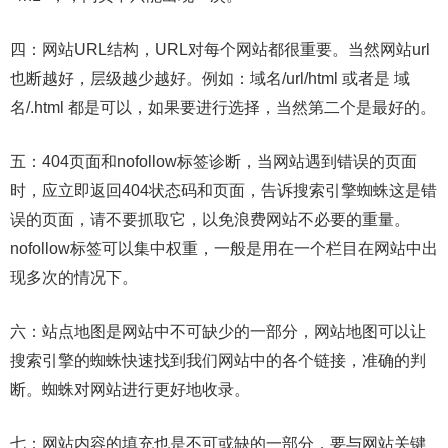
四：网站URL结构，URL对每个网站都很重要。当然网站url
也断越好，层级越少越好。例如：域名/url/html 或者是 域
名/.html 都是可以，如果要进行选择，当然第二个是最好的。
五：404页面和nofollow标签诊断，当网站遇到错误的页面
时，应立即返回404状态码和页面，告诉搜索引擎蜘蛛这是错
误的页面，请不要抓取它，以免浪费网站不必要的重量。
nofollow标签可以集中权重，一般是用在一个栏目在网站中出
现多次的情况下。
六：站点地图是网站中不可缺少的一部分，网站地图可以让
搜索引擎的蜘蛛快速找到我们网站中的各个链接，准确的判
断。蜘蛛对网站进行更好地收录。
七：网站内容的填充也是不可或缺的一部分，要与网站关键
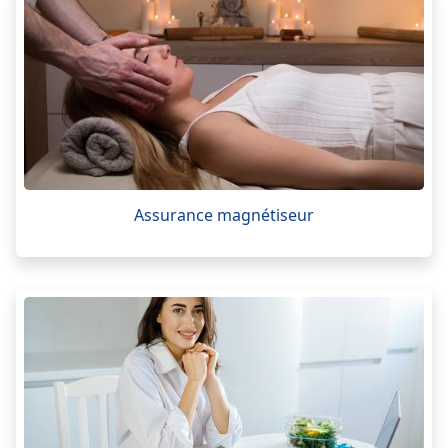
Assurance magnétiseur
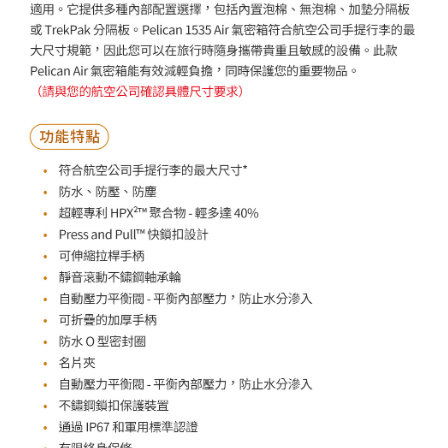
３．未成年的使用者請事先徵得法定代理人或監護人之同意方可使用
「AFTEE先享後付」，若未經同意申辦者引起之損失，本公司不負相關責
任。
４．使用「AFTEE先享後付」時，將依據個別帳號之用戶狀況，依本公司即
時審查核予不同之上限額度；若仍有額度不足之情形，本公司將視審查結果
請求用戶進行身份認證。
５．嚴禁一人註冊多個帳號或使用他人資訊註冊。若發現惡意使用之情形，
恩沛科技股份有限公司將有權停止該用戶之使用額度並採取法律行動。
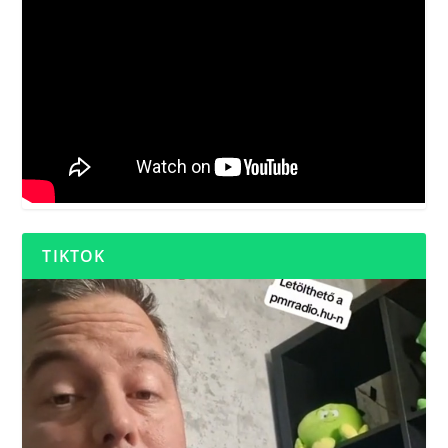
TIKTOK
* * *
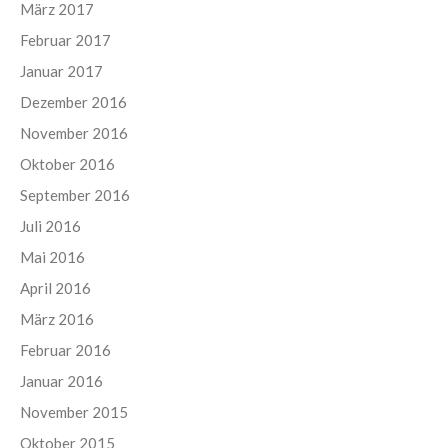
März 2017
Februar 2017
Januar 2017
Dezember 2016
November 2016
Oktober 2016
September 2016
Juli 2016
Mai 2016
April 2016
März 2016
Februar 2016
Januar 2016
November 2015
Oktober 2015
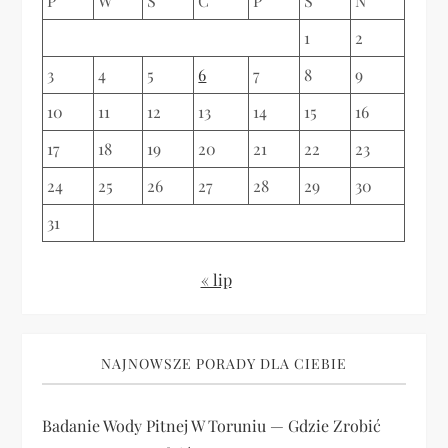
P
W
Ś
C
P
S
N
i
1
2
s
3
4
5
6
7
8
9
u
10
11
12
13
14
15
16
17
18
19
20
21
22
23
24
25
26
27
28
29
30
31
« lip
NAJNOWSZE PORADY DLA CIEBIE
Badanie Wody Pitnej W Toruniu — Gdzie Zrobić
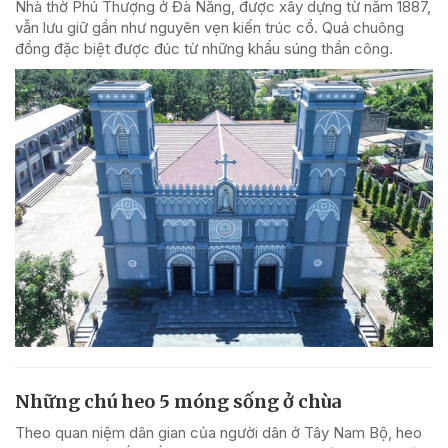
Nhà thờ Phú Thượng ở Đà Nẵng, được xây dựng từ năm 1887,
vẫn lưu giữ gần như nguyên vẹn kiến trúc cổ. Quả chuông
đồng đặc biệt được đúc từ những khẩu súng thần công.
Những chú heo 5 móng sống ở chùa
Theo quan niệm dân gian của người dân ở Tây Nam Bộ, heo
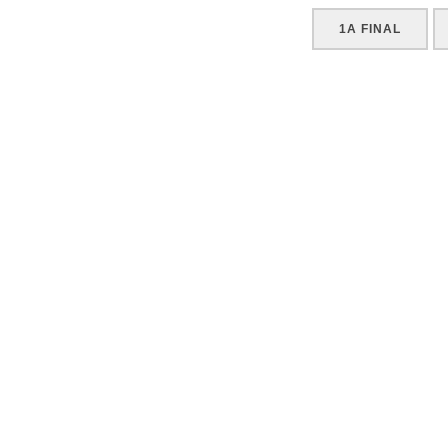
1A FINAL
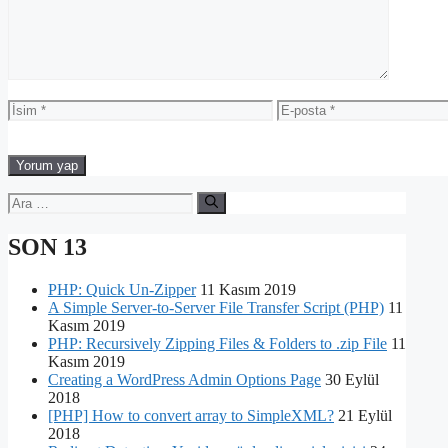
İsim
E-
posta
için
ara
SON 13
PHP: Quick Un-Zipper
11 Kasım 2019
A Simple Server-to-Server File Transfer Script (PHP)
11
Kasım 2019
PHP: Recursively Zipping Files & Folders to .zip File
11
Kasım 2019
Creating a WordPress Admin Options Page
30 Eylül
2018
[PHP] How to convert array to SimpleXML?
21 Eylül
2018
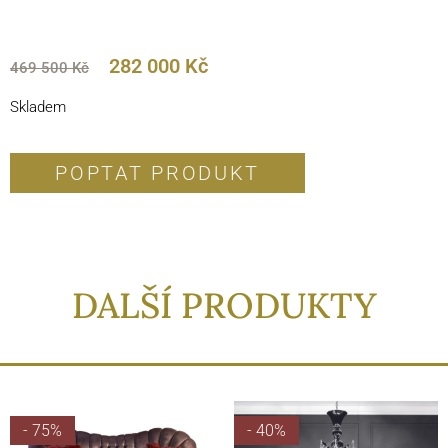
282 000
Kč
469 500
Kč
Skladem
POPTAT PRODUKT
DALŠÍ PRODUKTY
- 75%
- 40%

* _Prompt_: Above are the records; please give again, exactly and in full, only the lines that run from the line with "Oktober 2016" through the line with "POPTAT PRODUKT", with no pictures.

* _Reply to the task_:
Oktober 2016
September 2016
Juli 2016
Mai 2016
April 2016
März 2016
Februar 2016
Januar 2016
November 2015
Oktober 2015
P
W
Ś
C
P
S
N
i
1
2
s
3
4
5
6
7
8
9
u
10
11
12
13
14
15
16
17
18
19
20
21
22
23
24
25
26
27
28
29
30
31
« lip
NAJNOWSZE PORADY DLA CIEBIE
Badanie Wody Pitnej W Toruniu — Gdzie Zrobić
Nhà thờ Phú Thượng ở Đà Nẵng, được xây dựng từ năm 1887,
vẫn lưu giữ gần như nguyên vẹn kiến trúc cổ. Quả chuông
đồng đặc biệt được đúc từ những khẩu súng thần công.
Những chú heo 5 móng sống ở chùa
Theo quan niệm dân gian của người dân ở Tây Nam Bộ, heo
1A FINAL
İsim
E-
posta
için
ara
SON 13
PHP: Quick Un-Zipper
11 Kasım 2019
A Simple Server-to-Server File Transfer Script (PHP)
11
Kasım 2019
PHP: Recursively Zipping Files & Folders to .zip File
11
Kasım 2019
Creating a WordPress Admin Options Page
30 Eylül
2018
[PHP] How to convert array to SimpleXML?
21 Eylül
2018
282 000
Kč
469 500
Kč
Skladem
POPTAT PRODUKT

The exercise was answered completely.